--- begin Records shown ---

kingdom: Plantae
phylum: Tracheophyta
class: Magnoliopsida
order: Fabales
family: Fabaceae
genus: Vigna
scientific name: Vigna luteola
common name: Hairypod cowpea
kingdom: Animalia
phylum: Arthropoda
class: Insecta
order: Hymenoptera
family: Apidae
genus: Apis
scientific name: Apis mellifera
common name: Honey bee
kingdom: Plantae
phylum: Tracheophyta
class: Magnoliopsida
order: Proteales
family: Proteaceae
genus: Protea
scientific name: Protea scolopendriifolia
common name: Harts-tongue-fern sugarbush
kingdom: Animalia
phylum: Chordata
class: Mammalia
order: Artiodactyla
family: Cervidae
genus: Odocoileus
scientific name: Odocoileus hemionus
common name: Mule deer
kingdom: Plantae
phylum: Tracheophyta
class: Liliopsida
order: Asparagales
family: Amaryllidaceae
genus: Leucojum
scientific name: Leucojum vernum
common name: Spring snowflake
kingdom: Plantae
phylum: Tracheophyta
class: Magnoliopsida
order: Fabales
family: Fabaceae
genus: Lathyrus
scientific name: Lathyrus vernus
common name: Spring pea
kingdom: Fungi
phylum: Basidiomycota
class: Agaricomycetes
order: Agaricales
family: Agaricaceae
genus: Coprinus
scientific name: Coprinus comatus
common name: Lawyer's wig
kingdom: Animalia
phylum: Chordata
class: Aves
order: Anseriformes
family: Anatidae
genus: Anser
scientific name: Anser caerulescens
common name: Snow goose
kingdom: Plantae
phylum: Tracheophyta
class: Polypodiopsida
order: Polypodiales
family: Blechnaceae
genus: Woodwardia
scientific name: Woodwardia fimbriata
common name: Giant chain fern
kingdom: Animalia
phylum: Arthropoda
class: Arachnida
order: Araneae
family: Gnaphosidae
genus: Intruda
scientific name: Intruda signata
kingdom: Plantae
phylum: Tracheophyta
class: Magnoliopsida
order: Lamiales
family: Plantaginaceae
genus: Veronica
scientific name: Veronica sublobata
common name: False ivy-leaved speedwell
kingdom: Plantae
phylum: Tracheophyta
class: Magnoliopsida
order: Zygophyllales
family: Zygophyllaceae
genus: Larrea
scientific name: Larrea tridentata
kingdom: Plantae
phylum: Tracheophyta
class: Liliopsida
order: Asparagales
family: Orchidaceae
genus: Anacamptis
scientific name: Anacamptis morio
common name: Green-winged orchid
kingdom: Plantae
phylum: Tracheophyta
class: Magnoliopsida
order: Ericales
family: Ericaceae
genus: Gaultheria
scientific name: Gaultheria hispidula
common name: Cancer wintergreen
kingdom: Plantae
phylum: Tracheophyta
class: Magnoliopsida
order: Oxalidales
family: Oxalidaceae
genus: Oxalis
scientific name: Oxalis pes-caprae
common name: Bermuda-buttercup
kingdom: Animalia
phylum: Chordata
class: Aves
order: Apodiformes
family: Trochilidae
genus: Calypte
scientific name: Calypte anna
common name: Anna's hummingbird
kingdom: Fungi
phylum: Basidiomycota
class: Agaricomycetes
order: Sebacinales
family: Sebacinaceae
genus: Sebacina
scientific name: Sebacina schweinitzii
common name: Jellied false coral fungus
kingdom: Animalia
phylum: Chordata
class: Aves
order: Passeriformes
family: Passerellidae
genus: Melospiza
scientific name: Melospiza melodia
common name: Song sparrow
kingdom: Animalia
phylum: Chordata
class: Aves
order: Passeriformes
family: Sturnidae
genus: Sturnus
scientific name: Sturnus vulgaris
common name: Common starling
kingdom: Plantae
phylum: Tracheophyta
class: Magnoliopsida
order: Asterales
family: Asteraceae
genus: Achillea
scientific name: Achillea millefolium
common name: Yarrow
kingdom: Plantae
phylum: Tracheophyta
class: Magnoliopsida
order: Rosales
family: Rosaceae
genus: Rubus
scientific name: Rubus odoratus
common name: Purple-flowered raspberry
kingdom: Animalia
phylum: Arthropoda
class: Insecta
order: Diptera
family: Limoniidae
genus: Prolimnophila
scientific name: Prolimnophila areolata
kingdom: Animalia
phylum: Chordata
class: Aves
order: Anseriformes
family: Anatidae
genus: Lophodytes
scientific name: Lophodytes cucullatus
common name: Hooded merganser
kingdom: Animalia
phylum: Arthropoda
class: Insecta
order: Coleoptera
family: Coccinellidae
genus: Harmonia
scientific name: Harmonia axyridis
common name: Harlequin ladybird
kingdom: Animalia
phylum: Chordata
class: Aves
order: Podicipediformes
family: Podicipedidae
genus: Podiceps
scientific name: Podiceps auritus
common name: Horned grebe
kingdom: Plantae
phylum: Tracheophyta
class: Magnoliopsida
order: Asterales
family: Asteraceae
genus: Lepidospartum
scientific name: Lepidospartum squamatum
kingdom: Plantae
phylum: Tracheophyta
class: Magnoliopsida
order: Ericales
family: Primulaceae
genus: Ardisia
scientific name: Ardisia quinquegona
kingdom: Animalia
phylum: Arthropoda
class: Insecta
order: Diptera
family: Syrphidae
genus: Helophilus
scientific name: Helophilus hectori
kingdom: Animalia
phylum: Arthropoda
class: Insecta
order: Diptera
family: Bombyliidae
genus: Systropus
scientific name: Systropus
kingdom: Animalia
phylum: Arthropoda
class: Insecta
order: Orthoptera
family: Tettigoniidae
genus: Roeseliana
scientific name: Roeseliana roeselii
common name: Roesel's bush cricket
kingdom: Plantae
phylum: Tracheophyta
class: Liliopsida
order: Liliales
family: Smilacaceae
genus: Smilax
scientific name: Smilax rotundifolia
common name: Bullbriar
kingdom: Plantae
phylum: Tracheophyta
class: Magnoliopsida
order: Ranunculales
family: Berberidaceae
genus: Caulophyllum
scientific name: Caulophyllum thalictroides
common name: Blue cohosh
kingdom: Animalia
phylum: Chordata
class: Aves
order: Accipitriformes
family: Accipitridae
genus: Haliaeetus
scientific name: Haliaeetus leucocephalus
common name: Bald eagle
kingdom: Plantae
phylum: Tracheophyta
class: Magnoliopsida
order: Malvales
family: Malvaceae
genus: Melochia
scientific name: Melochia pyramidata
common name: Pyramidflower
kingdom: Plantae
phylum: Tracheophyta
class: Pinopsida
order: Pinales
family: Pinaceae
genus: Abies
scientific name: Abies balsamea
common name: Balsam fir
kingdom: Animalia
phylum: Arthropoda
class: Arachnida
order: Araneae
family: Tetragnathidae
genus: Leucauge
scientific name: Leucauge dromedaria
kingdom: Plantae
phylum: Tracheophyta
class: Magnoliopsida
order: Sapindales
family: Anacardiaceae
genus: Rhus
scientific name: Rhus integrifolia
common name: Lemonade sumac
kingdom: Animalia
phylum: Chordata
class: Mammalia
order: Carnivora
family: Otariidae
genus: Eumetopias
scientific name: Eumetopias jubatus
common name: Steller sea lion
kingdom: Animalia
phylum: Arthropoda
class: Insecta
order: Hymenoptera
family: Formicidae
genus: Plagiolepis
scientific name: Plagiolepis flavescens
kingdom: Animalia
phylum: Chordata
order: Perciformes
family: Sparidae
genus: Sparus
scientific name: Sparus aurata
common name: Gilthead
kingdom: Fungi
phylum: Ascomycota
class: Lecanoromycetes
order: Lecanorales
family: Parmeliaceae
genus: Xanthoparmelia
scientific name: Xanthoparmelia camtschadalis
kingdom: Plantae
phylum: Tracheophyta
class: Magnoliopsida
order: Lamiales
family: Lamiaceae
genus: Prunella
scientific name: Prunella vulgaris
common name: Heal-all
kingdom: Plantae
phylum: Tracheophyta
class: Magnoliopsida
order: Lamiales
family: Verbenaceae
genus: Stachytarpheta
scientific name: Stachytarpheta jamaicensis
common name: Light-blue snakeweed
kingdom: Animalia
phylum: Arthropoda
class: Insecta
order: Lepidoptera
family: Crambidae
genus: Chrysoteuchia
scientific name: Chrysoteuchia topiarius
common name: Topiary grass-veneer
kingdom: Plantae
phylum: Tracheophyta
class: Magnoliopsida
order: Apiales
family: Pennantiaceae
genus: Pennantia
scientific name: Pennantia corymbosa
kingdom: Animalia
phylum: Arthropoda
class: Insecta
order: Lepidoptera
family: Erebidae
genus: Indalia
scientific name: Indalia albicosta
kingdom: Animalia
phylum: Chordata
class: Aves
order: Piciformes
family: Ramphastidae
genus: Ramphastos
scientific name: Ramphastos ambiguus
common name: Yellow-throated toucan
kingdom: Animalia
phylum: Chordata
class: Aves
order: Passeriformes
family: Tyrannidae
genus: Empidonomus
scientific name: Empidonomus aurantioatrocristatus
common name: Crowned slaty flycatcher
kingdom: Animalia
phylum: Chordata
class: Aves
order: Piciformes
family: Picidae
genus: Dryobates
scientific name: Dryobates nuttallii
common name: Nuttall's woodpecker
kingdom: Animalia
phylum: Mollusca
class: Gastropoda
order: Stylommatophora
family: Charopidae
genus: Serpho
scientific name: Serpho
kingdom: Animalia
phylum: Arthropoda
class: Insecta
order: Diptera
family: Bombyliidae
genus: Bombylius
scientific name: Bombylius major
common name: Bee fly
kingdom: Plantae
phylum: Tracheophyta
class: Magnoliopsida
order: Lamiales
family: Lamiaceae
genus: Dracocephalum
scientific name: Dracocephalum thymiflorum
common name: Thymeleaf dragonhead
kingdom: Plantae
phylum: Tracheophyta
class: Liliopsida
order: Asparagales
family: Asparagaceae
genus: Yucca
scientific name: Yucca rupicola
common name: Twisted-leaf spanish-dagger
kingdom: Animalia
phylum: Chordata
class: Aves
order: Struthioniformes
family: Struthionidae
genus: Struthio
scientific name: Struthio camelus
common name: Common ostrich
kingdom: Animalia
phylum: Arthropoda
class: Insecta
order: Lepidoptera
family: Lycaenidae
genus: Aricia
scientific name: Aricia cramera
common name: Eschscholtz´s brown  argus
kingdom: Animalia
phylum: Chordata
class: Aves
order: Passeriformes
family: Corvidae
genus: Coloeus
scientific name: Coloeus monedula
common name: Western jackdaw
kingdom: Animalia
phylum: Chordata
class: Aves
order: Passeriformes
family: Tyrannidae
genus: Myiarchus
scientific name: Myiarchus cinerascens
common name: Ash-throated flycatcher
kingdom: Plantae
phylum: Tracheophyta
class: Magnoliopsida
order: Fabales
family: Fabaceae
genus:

--- end Records shown ---

Copy everything from the line containing "scientific name: Podiceps auritus" down to the line containing "genus: Roeseliana", changing "phylum" to "division" and keeping everything else the same.

**Correct answer**
scientific name: Podiceps auritus
common name: Horned grebe
kingdom: Plantae
division: Tracheophyta
class: Magnoliopsida
order: Asterales
family: Asteraceae
genus: Lepidospartum
scientific name: Lepidospartum squamatum
kingdom: Plantae
division: Tracheophyta
class: Magnoliopsida
order: Ericales
family: Primulaceae
genus: Ardisia
scientific name: Ardisia quinquegona
kingdom: Animalia
division: Arthropoda
class: Insecta
order: Diptera
family: Syrphidae
genus: Helophilus
scientific name: Helophilus hectori
kingdom: Animalia
division: Arthropoda
class: Insecta
order: Diptera
family: Bombyliidae
genus: Systropus
scientific name: Systropus
kingdom: Animalia
division: Arthropoda
class: Insecta
order: Orthoptera
family: Tettigoniidae
genus: Roeseliana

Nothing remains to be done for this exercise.